I took a 7:30 train back to Angers, and it felt so good to be finally at home. I had about two hours before class, so I showered and ate and unpacked and got a chance to feel calmer.

- In French yesterday my group gave our exposé on religion in France. It's a very taboo subject, and people try to avoid the topic when possible. Some of the statistics I found for my section of the presentation (statistics and other illustrations of the state of religion in France now) were particularly interesting. The general point I made was that there is a big difference between "croyant" (believer) and "pratiquant" (practicing) and between "foi" (faith) and "religion." There are lots of people who believe in God but never go to church, and there are people who participate in religious activities as a simple part of culture without believing in it.
- I ran into Becky after class, and invited her over for dinner. I had misestimated when making soup for lunch, with the result that I had twice as much as I had intended to make. I've been adding olives to my vegetable soup, and they're a nice addition.

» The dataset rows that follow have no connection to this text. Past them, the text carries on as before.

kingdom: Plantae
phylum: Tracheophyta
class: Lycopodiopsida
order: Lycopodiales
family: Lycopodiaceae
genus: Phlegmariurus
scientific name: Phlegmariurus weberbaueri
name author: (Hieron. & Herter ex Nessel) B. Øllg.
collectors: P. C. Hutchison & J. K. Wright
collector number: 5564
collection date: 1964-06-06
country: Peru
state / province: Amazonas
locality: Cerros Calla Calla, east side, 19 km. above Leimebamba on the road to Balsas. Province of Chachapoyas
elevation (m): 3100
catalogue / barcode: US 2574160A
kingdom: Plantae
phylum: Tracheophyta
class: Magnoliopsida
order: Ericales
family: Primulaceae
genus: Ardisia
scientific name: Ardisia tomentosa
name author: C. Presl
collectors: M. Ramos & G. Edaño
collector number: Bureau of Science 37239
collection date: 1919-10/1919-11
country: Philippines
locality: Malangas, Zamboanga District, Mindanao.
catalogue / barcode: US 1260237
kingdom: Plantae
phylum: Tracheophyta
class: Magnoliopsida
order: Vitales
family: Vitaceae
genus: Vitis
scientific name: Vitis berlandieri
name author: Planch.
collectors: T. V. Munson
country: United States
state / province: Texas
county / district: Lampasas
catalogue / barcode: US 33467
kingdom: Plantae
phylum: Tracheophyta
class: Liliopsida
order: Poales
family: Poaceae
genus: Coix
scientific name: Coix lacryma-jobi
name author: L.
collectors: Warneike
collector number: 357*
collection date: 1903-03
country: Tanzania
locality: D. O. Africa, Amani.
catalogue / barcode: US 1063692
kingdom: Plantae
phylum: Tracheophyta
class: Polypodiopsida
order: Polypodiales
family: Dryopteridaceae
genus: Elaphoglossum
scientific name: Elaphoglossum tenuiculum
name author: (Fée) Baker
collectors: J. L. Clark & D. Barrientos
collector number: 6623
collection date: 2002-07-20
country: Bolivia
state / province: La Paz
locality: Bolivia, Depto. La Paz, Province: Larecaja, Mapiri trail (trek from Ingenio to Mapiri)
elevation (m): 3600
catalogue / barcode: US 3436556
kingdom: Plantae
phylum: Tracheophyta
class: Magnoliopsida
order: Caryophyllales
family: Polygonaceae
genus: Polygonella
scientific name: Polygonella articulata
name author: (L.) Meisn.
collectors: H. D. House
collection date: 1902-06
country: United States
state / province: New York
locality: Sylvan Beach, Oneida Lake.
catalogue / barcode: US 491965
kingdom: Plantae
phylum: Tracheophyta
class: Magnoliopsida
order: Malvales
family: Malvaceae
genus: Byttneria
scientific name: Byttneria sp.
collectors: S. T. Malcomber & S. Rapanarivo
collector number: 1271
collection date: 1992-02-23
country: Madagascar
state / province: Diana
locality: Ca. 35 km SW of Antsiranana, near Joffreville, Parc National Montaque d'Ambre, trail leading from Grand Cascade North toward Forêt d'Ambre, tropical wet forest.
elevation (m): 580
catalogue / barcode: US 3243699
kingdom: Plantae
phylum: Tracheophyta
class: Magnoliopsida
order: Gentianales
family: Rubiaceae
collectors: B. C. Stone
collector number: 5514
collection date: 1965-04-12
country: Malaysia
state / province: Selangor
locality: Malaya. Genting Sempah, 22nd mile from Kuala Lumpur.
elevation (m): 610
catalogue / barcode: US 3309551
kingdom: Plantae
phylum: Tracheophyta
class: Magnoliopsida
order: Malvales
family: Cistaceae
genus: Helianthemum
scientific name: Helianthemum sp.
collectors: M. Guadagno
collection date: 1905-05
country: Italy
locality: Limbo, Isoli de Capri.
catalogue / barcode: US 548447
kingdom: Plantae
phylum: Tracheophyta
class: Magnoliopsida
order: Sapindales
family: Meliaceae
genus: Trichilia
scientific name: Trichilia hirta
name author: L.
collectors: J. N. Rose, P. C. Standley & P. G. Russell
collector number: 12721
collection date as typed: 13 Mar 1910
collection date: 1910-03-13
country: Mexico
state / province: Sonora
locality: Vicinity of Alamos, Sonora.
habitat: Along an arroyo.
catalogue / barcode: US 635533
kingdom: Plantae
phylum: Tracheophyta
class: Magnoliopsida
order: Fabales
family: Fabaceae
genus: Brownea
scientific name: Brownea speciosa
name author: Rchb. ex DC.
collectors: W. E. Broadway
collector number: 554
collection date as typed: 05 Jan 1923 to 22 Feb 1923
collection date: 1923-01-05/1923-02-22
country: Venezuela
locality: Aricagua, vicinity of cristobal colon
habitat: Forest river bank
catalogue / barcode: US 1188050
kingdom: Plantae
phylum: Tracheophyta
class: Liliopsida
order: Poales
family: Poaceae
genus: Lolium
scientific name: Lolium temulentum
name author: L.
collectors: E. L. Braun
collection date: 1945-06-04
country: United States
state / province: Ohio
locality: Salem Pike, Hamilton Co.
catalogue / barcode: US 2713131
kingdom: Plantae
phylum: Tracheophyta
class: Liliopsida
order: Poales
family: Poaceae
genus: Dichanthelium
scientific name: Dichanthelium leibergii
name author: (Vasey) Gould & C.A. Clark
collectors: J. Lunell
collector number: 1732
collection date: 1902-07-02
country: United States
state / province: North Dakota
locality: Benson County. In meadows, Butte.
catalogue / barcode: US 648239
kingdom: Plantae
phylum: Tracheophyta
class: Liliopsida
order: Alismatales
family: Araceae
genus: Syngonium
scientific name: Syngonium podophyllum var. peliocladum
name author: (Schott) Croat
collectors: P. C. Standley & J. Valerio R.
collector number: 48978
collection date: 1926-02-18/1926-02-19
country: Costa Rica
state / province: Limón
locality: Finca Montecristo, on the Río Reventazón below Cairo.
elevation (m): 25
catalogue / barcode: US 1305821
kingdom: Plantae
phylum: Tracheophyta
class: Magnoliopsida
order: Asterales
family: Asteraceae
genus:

Today in Linguistics we had a guest lecturer who is a French linguist who's been working with businesses in Quebec for the past few decades. She did an overview of the history of Quebec, and explained where some of the major linguistic changes began to occur. I think she'll go into more detail tomorrow when she talks to my other linguistics class, so if people express interest by commenting I'll tell you more about what makes québécois a different language.


Jakob said...

Amazing pictures! I am extremely jealous.

Kristen said...

Grrr...I shake an angry fist in the general direction of Air France. But I am glad you had a good cleansing cry - they're the best.